§ Page extract
******************************

Nobody, including Phil Plait of Bad Astronomy, has been able to explain to me how they can ever form. My problem: as matter approaches the even horizon, where the escape velocity reaches the speed of light, from OUR point of view it falls at an asymptotically slower rate... in fact, from our point of view, nothing ever reaches it. The same would appear to be true of the matter on the surface of the collapsing star.

Phil did post an explanation in laymans' terms, but the umming and erring seems to indicate that even he doesn't find it totally convincing:
//www.badastronomy.com/bablog/2008/05/01/can-black-holes-ever-really-form/

So can anyone come up with a better explanation?
 
Jerome: I would be interested in citations to the papers that support your statement that gravity is not strong enough to form black holes.

Do you think that classical physics is wrong? Black holes are also a prediction of classical physics. Using Newton's Laws in the late 1790s, John Michell of England and Pierre LaPlace of France independently suggested the existence of an "invisible star." Michell and LaPlace calculated the mass and size — which is now called the "event horizon" — that an object needs in order to have an escape velocity greater than the speed of light.

I agree that the link to an artist's depiction of a black hole is not evidence for the black hole. What is your opinion of the other 3 links?

Perhaps you can tell us which of these 1300 black holes are not black holes?
 
Nobody, including Phil Plait of Bad Astronomy, has been able to explain to me how they can ever form. My problem: as matter approaches the even horizon, where the escape velocity reaches the speed of light, from OUR point of view it falls at an asymptotically slower rate... in fact, from our point of view, nothing ever reaches it. The same would appear to be true of the matter on the surface of the collapsing star.

When you say, "from OUR point of view" it takes forever, that's not really correct. Black holes actually form in a finite amount of time from anyone's point of view. People get very confused about this, but it's really not that mysterious. You only come to the infinite-time conclusion if you measure time by the time it would take for a light signal to reach you from something falling through the horizon. That time, naturally, goes to infinity at the horizon (by definition), but that does not mean the black hole hasn't already formed. Moreover it's not really true that you would never see something cross the horizon. What you actually see is that things get darker and darker, and the light from them gets redder and redder, as they approach a surface. Rather rapidly the light gets so dim and redshifted that you cannot see the object (even if it's emitting its own signals). It's true that the last signal you see will always have been emitted from a point slightly outside where the horizon was at that time, but the difference between that and seeing it "actually cross the horizon" is essentially zero. Remember, you cannot ever see it after it's crossed the horizon - by definition - so what else would you expect?

******************************

§ Questions
A - According to the black hole discussion, who independently suggested an "invisible star" in the late 1790s using Newton's Laws?
B - Decide whether each statement agrees with the black hole discussion, and support each answer by quoting the deciding words of the discussion:
(i) The final reply holds that black holes form in a finite amount of time from anyone's point of view.
(ii) One participant accepts the link to an artist's depiction as evidence for the black hole.
(iii) As an object approaches the surface, its light becomes bluer.
C - Extend the black hole discussion, starting after its final sentence.
The collected data is separate material and not part of the black hole discussion.

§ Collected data
******************************

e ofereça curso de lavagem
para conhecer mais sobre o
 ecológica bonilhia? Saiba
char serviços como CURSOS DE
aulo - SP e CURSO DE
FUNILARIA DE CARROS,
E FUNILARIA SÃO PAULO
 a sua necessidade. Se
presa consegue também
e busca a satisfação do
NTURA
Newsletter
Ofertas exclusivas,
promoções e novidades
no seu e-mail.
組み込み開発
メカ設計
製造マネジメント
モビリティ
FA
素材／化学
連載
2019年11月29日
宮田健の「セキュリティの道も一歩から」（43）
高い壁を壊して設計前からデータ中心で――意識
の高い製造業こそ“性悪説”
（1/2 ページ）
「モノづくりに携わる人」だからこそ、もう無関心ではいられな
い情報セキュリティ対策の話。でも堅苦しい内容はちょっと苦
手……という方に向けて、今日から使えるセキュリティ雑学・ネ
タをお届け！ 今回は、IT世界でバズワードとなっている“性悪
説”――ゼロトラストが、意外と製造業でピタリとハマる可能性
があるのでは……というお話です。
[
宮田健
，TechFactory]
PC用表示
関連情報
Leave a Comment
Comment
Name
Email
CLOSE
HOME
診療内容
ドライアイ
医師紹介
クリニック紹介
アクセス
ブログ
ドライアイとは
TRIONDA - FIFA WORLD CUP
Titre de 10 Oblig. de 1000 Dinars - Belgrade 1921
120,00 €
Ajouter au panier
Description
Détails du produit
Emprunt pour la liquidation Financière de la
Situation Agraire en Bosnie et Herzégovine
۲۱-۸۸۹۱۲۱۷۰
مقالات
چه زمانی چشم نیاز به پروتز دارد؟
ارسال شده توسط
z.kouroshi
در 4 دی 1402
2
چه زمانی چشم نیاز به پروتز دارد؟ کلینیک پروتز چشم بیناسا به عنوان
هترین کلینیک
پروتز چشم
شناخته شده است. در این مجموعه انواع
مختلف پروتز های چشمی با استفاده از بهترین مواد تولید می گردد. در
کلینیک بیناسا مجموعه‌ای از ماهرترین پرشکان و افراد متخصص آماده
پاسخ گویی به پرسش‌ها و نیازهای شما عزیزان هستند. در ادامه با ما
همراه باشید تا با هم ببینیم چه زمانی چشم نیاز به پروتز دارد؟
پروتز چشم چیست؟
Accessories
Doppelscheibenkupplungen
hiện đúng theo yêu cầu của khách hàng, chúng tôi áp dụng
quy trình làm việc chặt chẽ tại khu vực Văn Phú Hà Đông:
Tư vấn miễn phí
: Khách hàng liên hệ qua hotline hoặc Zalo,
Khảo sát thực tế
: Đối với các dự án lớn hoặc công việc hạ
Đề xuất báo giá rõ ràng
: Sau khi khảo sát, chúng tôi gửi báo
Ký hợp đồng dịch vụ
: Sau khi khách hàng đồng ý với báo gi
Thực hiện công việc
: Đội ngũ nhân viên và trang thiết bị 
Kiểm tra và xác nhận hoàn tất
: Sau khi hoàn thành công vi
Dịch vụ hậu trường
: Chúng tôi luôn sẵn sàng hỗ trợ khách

******************************

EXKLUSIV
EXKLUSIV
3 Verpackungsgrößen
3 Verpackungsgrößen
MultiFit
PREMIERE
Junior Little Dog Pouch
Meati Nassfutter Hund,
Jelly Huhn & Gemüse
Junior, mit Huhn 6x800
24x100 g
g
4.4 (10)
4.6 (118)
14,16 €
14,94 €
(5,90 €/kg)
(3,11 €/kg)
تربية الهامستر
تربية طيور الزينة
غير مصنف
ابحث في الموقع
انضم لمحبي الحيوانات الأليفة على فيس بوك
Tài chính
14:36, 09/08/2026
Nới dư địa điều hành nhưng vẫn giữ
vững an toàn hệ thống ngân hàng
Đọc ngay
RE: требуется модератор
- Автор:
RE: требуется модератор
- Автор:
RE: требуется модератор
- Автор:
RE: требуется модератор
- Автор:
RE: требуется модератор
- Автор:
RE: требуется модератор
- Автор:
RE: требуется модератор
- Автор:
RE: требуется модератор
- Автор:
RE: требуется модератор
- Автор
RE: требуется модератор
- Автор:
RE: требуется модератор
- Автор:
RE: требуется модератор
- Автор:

******************************

§ Task-by-task answers
A - John Michell of England and Pierre LaPlace of France.

B -
(i) Yes: "Black holes actually form in a finite amount of time from anyone's point of view."
(ii) No: "I agree that the link to an artist's depiction of a black hole is not evidence for the black hole."
(iii) No: "the light from them gets redder and redder, as they approach a surface."

C -
Let me make an analogy: suppose you had a river flowing down over a waterfall. As the water approaches the waterfall the current gets stronger and stronger, and the water flows faster and faster. Now supposed you were a fish living in that river above the falls, and you had no eyes - your only means of navigating was sonar. So you send your friend down the river to investigate, and she talks to you or sends little pulses of sound back to you as she swims around, telling you what she is observing.

Now if there is a point near the waterfall where the water is flowing faster than the speed of sound, that's a sonic horizon. As your friend approaches that point, the signals she sends (or sonar pulses you send which bounce off her) will take longer and longer to reach you (because the speed of sound relative to you, or to the banks of the river, goes to zero at the horizon). If she crosses it, you will never hear from her again (in fact unless she is capable of supersonic swimming she is going to fall off the waterfall), but you may continue to receive sound pulses from her for a long time, each arriving at increasingly longer and longer intervals (those are the pulses she emitted as she was about to cross the sonic horizon).

But from hearing those fading sounds you would certainly not conclude that it took her infinite time to cross the horizon, right? That would be wrong. You'd just understand that sound takes longer and longer to escape from a horizon, and that's why her signals took longer and longer to reach you.

For black holes the conclusion that it took infinite time is not as wrong - it's actually consistent, so long as the black hole doesn't evaporate - but you don't have to use that particular choice of time, and it's much more useful to think about black holes using other time coordinates. The only major difference with the river is that no signal can ever propagate faster than light, which means it's consistent to totally forget about the interior of the black hole, which means it's OK to use a time coordinate which goes to infinity on the horizon (but again, only if you ignore that fact that black holes eventually evaporate and disappear).

We had a long thread about this - I'll dig up the link to it.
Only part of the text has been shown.